BigQuery

I have been working on BigQuery for a few months and would like to share what I have learnt.

What is BigQuery?

BigQuery is a SAS Database platform by google. BigQuery is very similar to RDBMS, and you use SQL to work with it. The main advantage of BigQuery is that it is a RDBMS for bigdata. You can put as much data (even PB) as you want and then query the data. Since there is no free lunch and we have the CAP Theorem, BigQuery uses eventual consistent. Due to this there are no foreign keys, though you can still do joins and all other SQL Queries. The time to get a result is not sub seconds, but you go over terabytes of data within a few seconds an even petabytes in a few minutes. For a demo see Google BigQuery introduction.

Limitations

Currently (this is an ongoing project and constantly changing) the onset of bigquery is that it is a readonly database. You can load any data you want and then do all your analysis on the data.

There are multiple ways to upload data into bigquery. You can duplicate data from other tables, upload csv files or use streaming.

Google has added update and delete command, but they are very limited.

Streaming

Since we need to transform data online from salesforce to BQ I used the streaming API.

I have faced a few issues with tables that use streaming:

  • The first, is that on tables that you stream you cannot use the update or delete commands :(.

  • Second problem that I faced, was that google supports eventual consistency. I had wanted to use the data from the table after the streaming (as you will see how i overcame the update problem) , but the data was not fully there. To solve this, I query the count on the table and wait in a loop (usually under 10 secs or so) until I have the full count before using the table.

  • Another issue with streaming is that google does not support partitioning of the table (which can improve performance and price)

Update problem

Since basically bigquery does not support update and delete (current support is limited, and does not work on streaming tables), I had the following problem:

I have a table that is a snapshot of a table from an external system (salesforce). Every so often I want to sync the delta that has changed to the BQ table. Appending new records is not an issue, but updating or deleted is. So what is the workaround?

Since I also don’t want half batches, during the sync of the data, all data will be saved into a temp table (another issue I hit - you cannot reuse table names with streaming since deleted tables still stay around for a while, so I added a timestamp to the table name).

I added a column to the temp table so i know if the record is a deleted record or not. I do not know if the others are add or update, but there is a solution for this as you will see.

I created a select to get all records from the main table that the Id’s do not appear in the temp table (these are the records that have not changed). Then I union to this, all the rest of the records from the temp table (without the deleted ones, this will give me all the new and updated records).

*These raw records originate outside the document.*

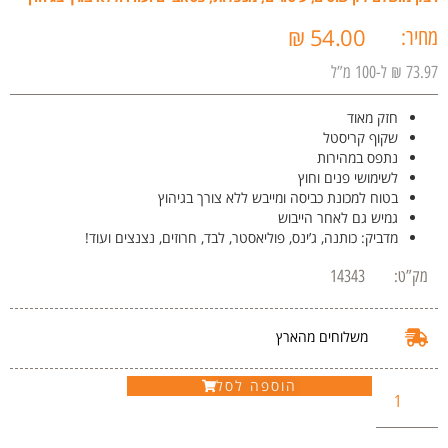
₪
54.00
מחיר:
73.97 ₪ ל-100 מ”ל
חזק מאוד
שקוף קריסטל
נתפס במהירות
לשימושי פנים וחוץ
בטוח למכונת כביסה ומייבש ללא צורך בגיהוץ
גמיש גם לאחר הייבוש
מדביק
: כותנה, ג’ינס, פוליאסטר, לבד, חרוזים, נצנצים ועוד!
מק”ט:
14343
משלוחים מהארץ
הוספה לסל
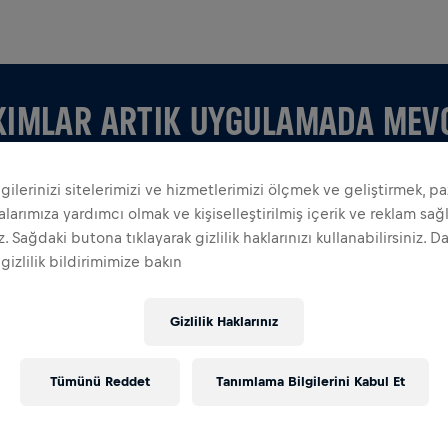
KIMLAR ARTIK UYGULAMADA MEV
ilgilerinizi sitelerimizi ve hizmetlerimizi ölçmek ve geliştirmek, p
arımıza yardımcı olmak ve kişiselleştirilmiş içerik ve reklam sa
iz. Sağdaki butona tıklayarak gizlilik haklarınızı kullanabilirsiniz. D
 gizlilik bildirimimize bakın
LARI GÖRÜNTÜLE
Gizlilik Haklarınız
 kendinize bir takım kurun, uygulamedaki tüm şeyleri
ik tablonuzu takip edin ve birlikte kutlayın.
Tümünü Reddet
Tanımlama Bilgilerini Kabul Et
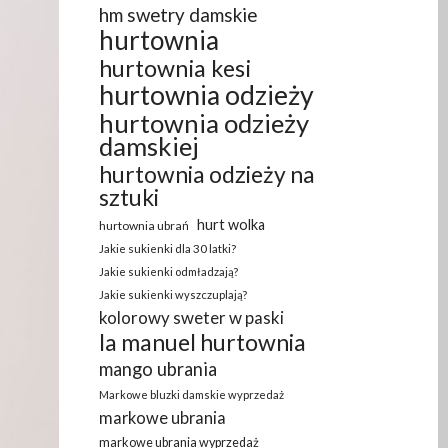
hm swetry damskie
hurtownia
hurtownia kesi
hurtownia odzieży
hurtownia odzieży
damskiej
hurtownia odzieży na
sztuki
hurt wolka
hurtownia ubrań
Jakie sukienki dla 30 latki?
Jakie sukienki odmładzają?
Jakie sukienki wyszczuplają?
kolorowy sweter w paski
la manuel hurtownia
mango ubrania
Markowe bluzki damskie wyprzedaż
markowe ubrania
markowe ubrania wyprzedaż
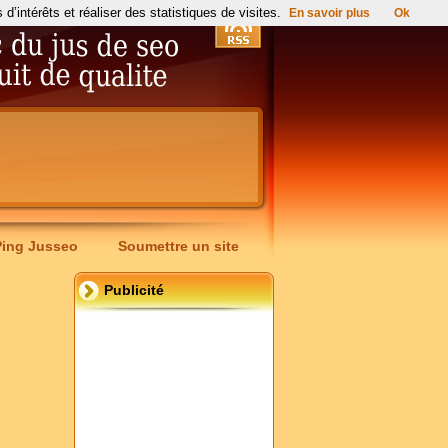
’intérêts et réaliser des statistiques de visites.
En savoir plus
Ok
Ping Jusseo
Soumettre un site
Publicité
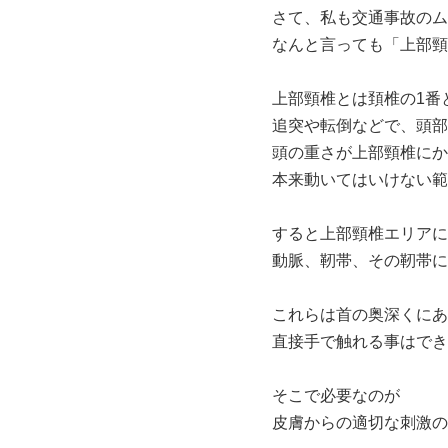
さて、私も交通事故のム
なんと言っても「上部頸
上部頸椎とは頚椎の1番
追突や転倒などで、頭部
頭の重さが上部頸椎にか
本来動いてはいけない範
すると上部頸椎エリアに
動脈、靭帯、その靭帯に
これらは首の奥深くにあ
直接手で触れる事はでき
そこで必要なのが
皮膚からの適切な刺激の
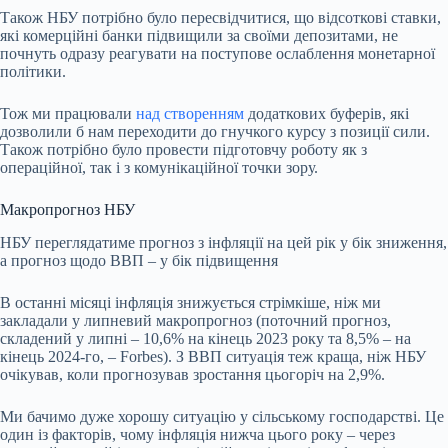
Також НБУ потрібно було пересвідчитися, що відсоткові ставки,
які комерційні банки підвищили за своїми депозитами, не
почнуть одразу реагувати на поступове ослаблення монетарної
політики.
Тож ми працювали
над створенням
додаткових буферів, які
дозволили б нам переходити до гнучкого курсу з позиції сили.
Також потрібно було провести підготовчу роботу як з
операційної, так і з комунікаційної точки зору.
Макропрогноз НБУ
НБУ переглядатиме прогноз з інфляції на цей рік у бік зниження,
а прогноз щодо ВВП – у бік підвищення
В останні місяці інфляція знижується стрімкіше, ніж ми
закладали у липневий макропрогноз (поточний прогноз,
складений у липні – 10,6% на кінець 2023 року та 8,5% – на
кінець 2024-го, – Forbes). З ВВП ситуація теж краща, ніж НБУ
очікував, коли прогнозував зростання цьогоріч на 2,9%.
Ми бачимо дуже хорошу ситуацію у сільському господарстві. Це
один із факторів, чому інфляція нижча цього року – через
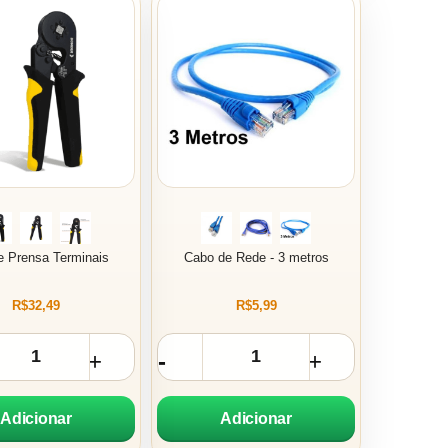
e Prensa Terminais
Cabo de Rede - 3 metros
R$32,49
R$5,99
Adicionar
Adicionar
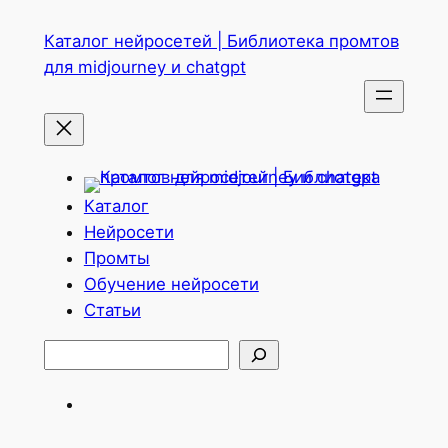
Перейти
Каталог нейросетей | Библиотека промтов
к
для midjourney и chatgpt
содержимому
Каталог
Нейросети
Промты
Обучение нейросети
Статьи
Поиск
Telegram
ВКонтакте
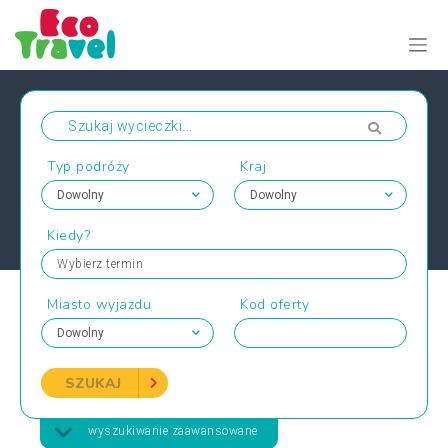
Typ podróży
Kraj
Kiedy?
Wybierz termin
Miasto wyjazdu
Kod oferty
SZUKAJ
wyszukiwanie zaawansowane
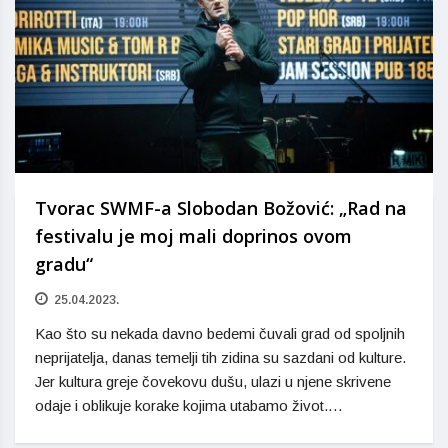
Tvorac SWMF-a Slobodan Božović: „Rad na
festivalu je moj mali doprinos ovom
gradu“
25.04.2023.
Kao što su nekada davno bedemi čuvali grad od spoljnih
neprijatelja, danas temelji tih zidina su sazdani od kulture.
Jer kultura greje čovekovu dušu, ulazi u njene skrivene
odaje i oblikuje korake kojima utabamo život.…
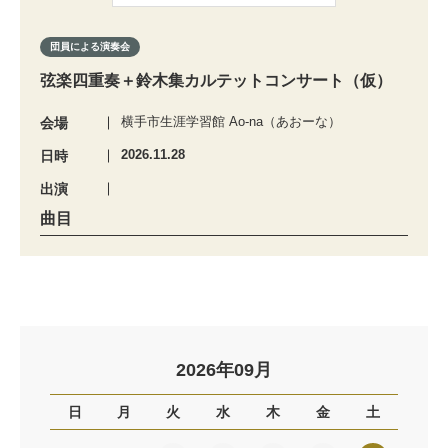
団員による演奏会
弦楽四重奏＋鈴木集カルテットコンサート（仮）
横手市生涯学習館 Ao-na（あおーな）
会場
2026.11.28
日時
出演
曲目
2026年09月
日
月
火
水
木
金
土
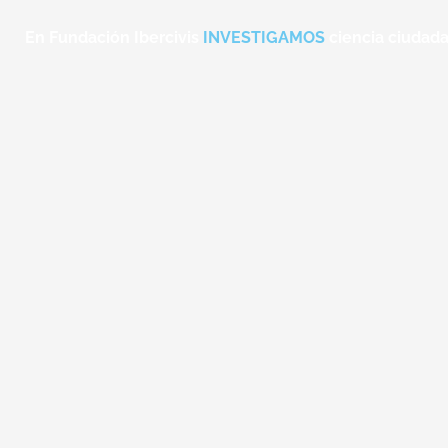
En Fundación Ibercivis
PROMOVEMOS
ciencia ciudad
HACEMOS
INVESTIGAMOS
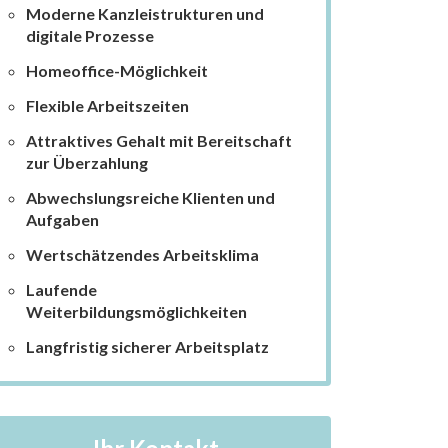
Moderne Kanzleistrukturen und
digitale Prozesse
Homeoffice-Möglichkeit
Flexible Arbeitszeiten
Attraktives Gehalt mit Bereitschaft
zur Überzahlung
Abwechslungsreiche Klienten und
Aufgaben
Wertschätzendes Arbeitsklima
Laufende
Weiterbildungsmöglichkeiten
Langfristig sicherer Arbeitsplatz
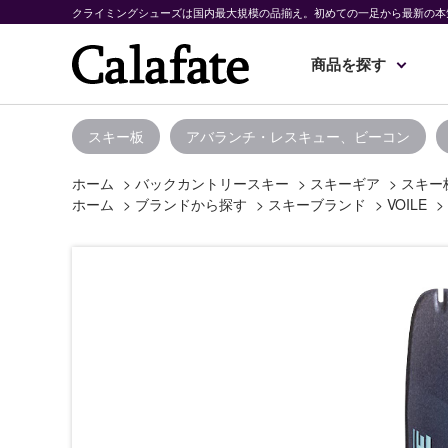
クライミングシューズは国内最大規模の品揃え。初めての一足から最新の本
商品を探す
スキー板
アバランチ・レスキュー、ビーコン
ホーム
>
バックカントリースキー
>
スキーギア
>
スキー
ホーム
>
ブランドから探す
>
スキーブランド
>
VOILE
>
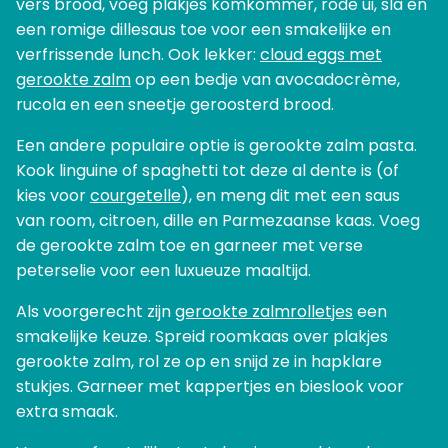
vers brood, voeg plakjes komkommer, rode ui, sla en
een romige dillesaus toe voor een smakelijke en
verfrissende lunch. Ook lekker:
cloud eggs met
gerookte zalm
op een bedje van avocadocrème,
rucola en een sneetje geroosterd brood.
Een andere populaire optie is gerookte zalm pasta.
Kook linguine of spaghetti tot deze al dente is (of
kies voor
courgetelle
), en meng dit met een saus
van room, citroen, dille en Parmezaanse kaas. Voeg
de gerookte zalm toe en garneer met verse
peterselie voor een luxueuze maaltijd.
Als voorgerecht zijn
gerookte zalmrolletjes
een
smakelijke keuze. Spreid roomkaas over plakjes
gerookte zalm, rol ze op en snijd ze in hapklare
stukjes. Garneer met kappertjes en bieslook voor
extra smaak.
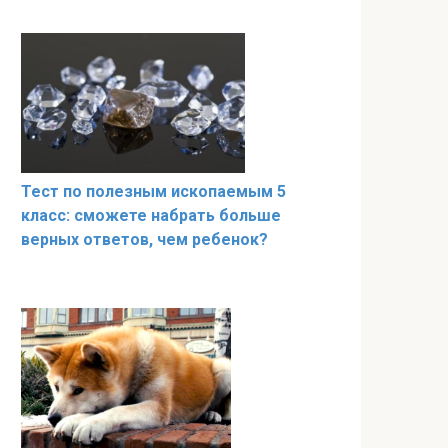
Тест по полезным ископаемым 5
класс: сможете набрать больше
верных ответов, чем ребенок?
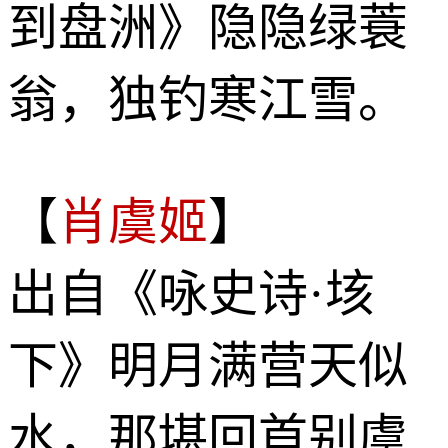
到盘洲》隐隐绿蓑
翁，独钓寒江雪。
【
肖虞姬
】
出自《咏史诗·垓
下》明月满营天似
水，那堪回首别虞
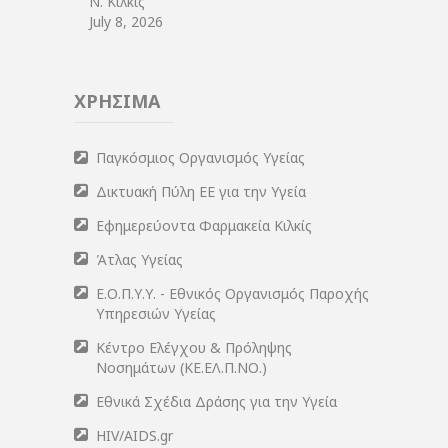
Ν. Κιλκίς
July 8, 2026
ΧΡΗΣΙΜΑ
Παγκόσμιος Οργανισμός Υγείας
Δικτυακή Πύλη ΕΕ για την Υγεία
Εφημερεύοντα Φαρμακεία Κιλκίς
Άτλας Υγείας
Ε.Ο.Π.Υ.Υ. - Εθνικός Οργανισμός Παροχής
Υπηρεσιών Υγείας
Κέντρο Ελέγχου & Πρόληψης
Νοσημάτων (ΚΕ.ΕΛ.Π.ΝΟ.)
Εθνικά Σχέδια Δράσης για την Υγεία
HIV/AIDS.gr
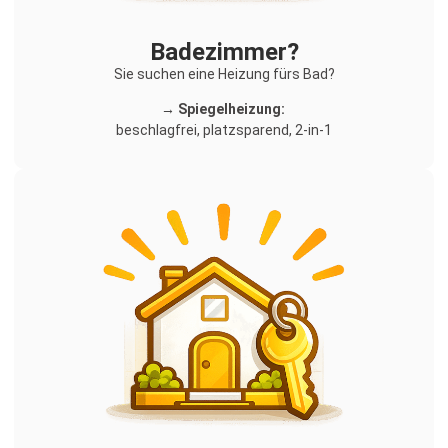
Badezimmer?
Sie suchen eine Heizung fürs Bad?
→ Spiegelheizung:
beschlagfrei, platzsparend, 2-in-1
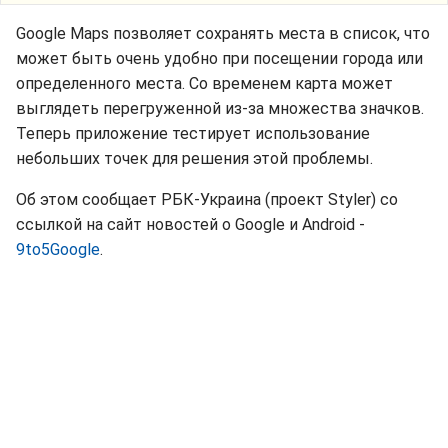
Google Maps позволяет сохранять места в список, что
может быть очень удобно при посещении города или
определенного места. Со временем карта может
выглядеть перегруженной из-за множества значков.
Теперь приложение тестирует использование
небольших точек для решения этой проблемы.
Об этом сообщает РБК-Украина (проект Styler) со
ссылкой на сайт новостей о Google и Android -
9to5Google
.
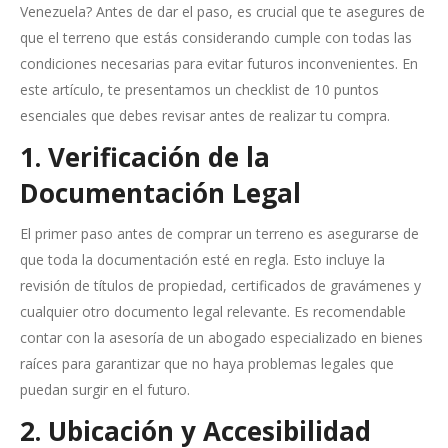
Venezuela? Antes de dar el paso, es crucial que te asegures de
que el terreno que estás considerando cumple con todas las
condiciones necesarias para evitar futuros inconvenientes. En
este artículo, te presentamos un checklist de 10 puntos
esenciales que debes revisar antes de realizar tu compra.
1. Verificación de la
Documentación Legal
El primer paso antes de comprar un terreno es asegurarse de
que toda la documentación esté en regla. Esto incluye la
revisión de títulos de propiedad, certificados de gravámenes y
cualquier otro documento legal relevante. Es recomendable
contar con la asesoría de un abogado especializado en bienes
raíces para garantizar que no haya problemas legales que
puedan surgir en el futuro.
2. Ubicación y Accesibilidad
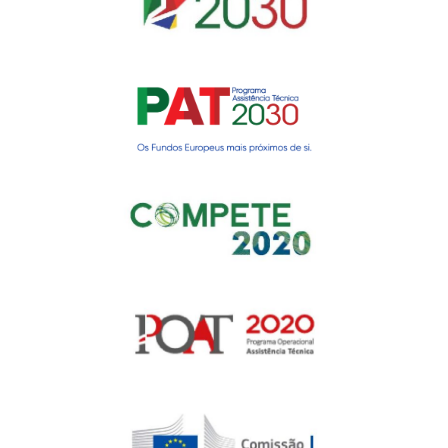
Gerir o Consentimento de
Cookies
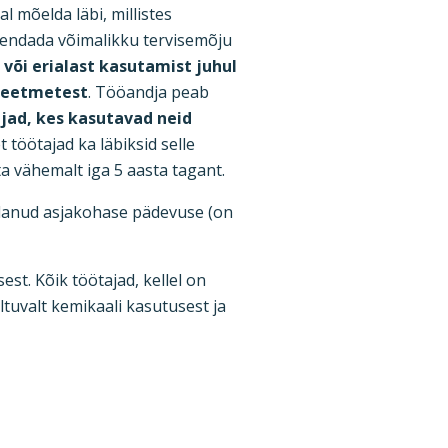
 mõelda läbi, millistes
hendada võimalikku tervisemõju
või erialast kasutamist juhul
smeetmetest
. Tööandja peab
jad, kes kasutavad neid
t töötajad ka läbiksid selle
ta vähemalt iga 5 aasta tagant.
andanud asjakohase pädevuse (on
st. Kõik töötajad, kellel on
uvalt kemikaali kasutusest ja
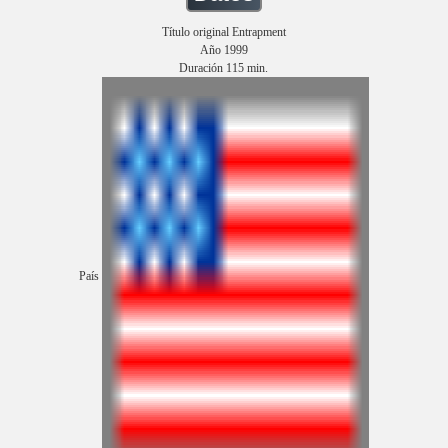
Título original Entrapment
Año 1999
Duración 115 min.
País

The trick is that the output of this query can then override the original table. So in the end I get an updated table with the same name that has all the records (of course the price for this is a full table scan of both main and temp tables).

Note: The nice SQL "select Id from x where Id not in (select Id from y) " does not work well in BQ and on big tables (over 200,000 records) you get an error of "Resources exceeded during query execution". To solve this I changed the query to be an outer join where the right side is null: “select main.* from x main LEFT JOIN y temp ON temp.Id = main.Id WHERE temp.Id IS NULL”

Pricing

With google you pay only what you use. So with BQ you will pay for storage. In addition for storage you will pay for analysis of the data. So on this you must be careful. Part of the magic is that instead of trying to bypass the full table scan, google optimized the full table scan and will always scan the table. So you need to check your query, and do not bring what you don’t need (you will pay for it).

Google has a nice feature in the UI to display the MB processed for the query.

For more information on pricing see https://cloud.google.com/bigquery/pricing.

Summary

BigQuery is a very useful tool for analysis of big data, and is still a product in development. So before you jump in make sure you know your requirements well and check that BigQuery supports them.